**YOUR OBJECTIVE:**
Print every line of the records below without changes, but leave the pictures out.

Raw records:

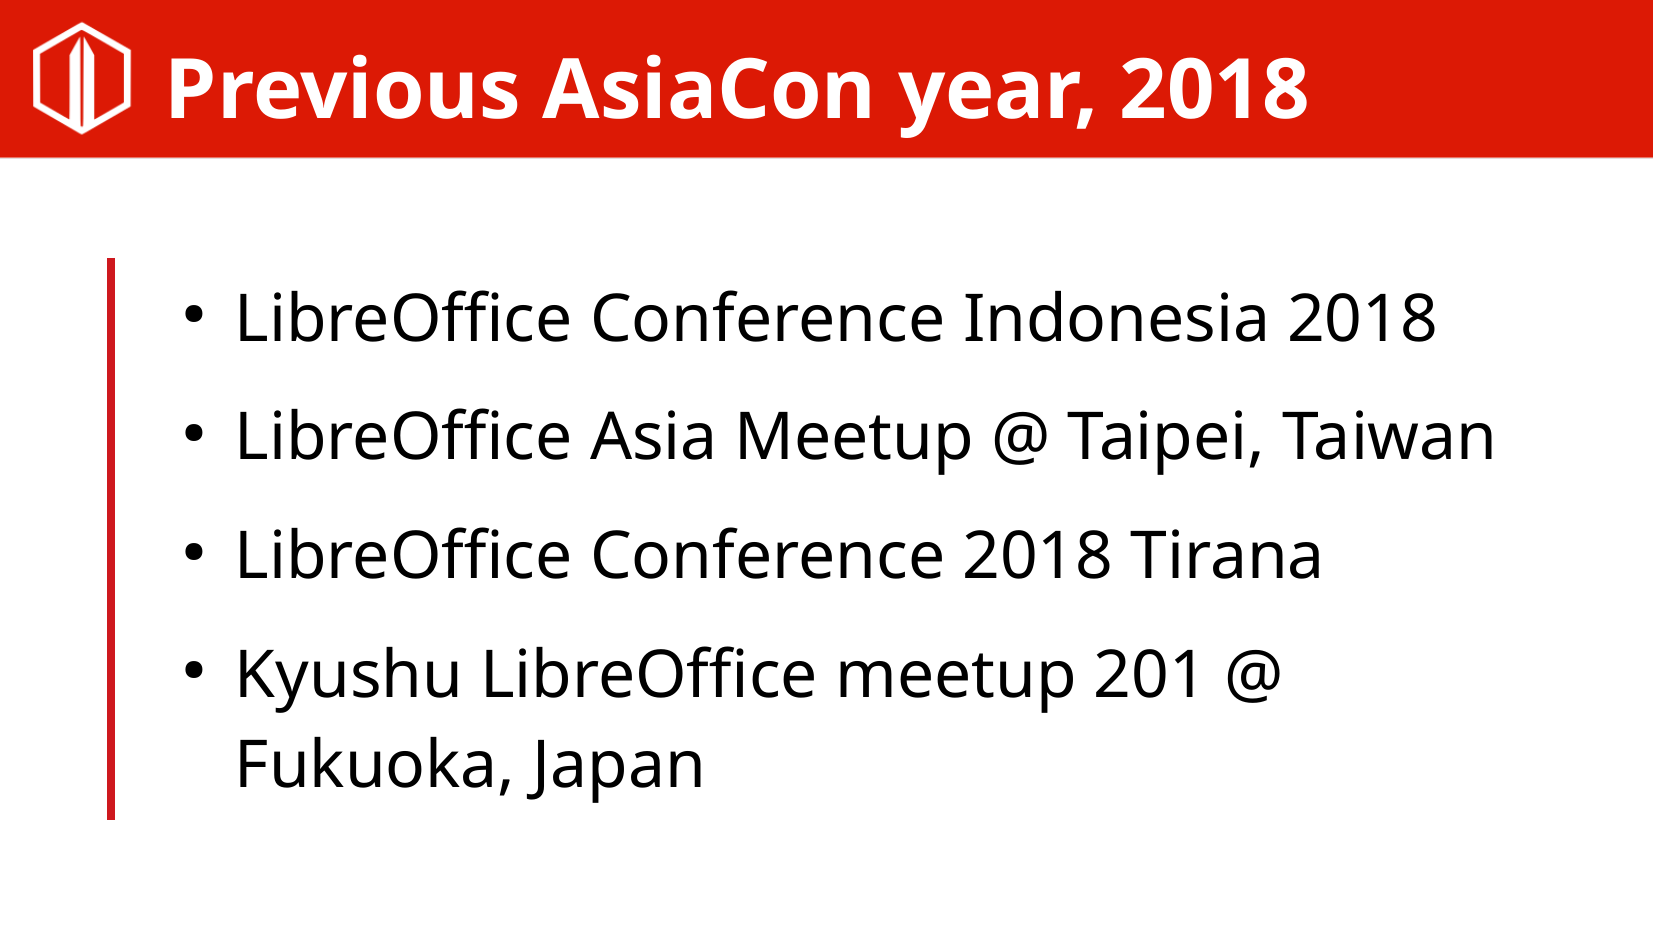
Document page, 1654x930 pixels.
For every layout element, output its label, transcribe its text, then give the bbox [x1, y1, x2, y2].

title Previous AsiaCon year, 2018 [164, 30, 1571, 142]
picture [0, 0, 1653, 930]
list LibreOffice Conference Indonesia 2018 LibreOffice Asia Meetup @ Taipei, Taiwan LibreOffice Conference 2018 Tirana Kyushu LibreOffice meetup 201 @ Fukuoka, Japan [164, 270, 1571, 810]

**EXERCISE OUTPUT:**
Document page, 1654x930 pixels.
For every layout element, output its label, transcribe its text, then give the bbox [x1, y1, x2, y2].

title Previous AsiaCon year, 2018 [164, 30, 1571, 142]
picture [0, 0, 1653, 930]
list LibreOffice Conference Indonesia 2018 LibreOffice Asia Meetup @ Taipei, Taiwan LibreOffice Conference 2018 Tirana Kyushu LibreOffice meetup 201 @ Fukuoka, Japan [164, 270, 1571, 810]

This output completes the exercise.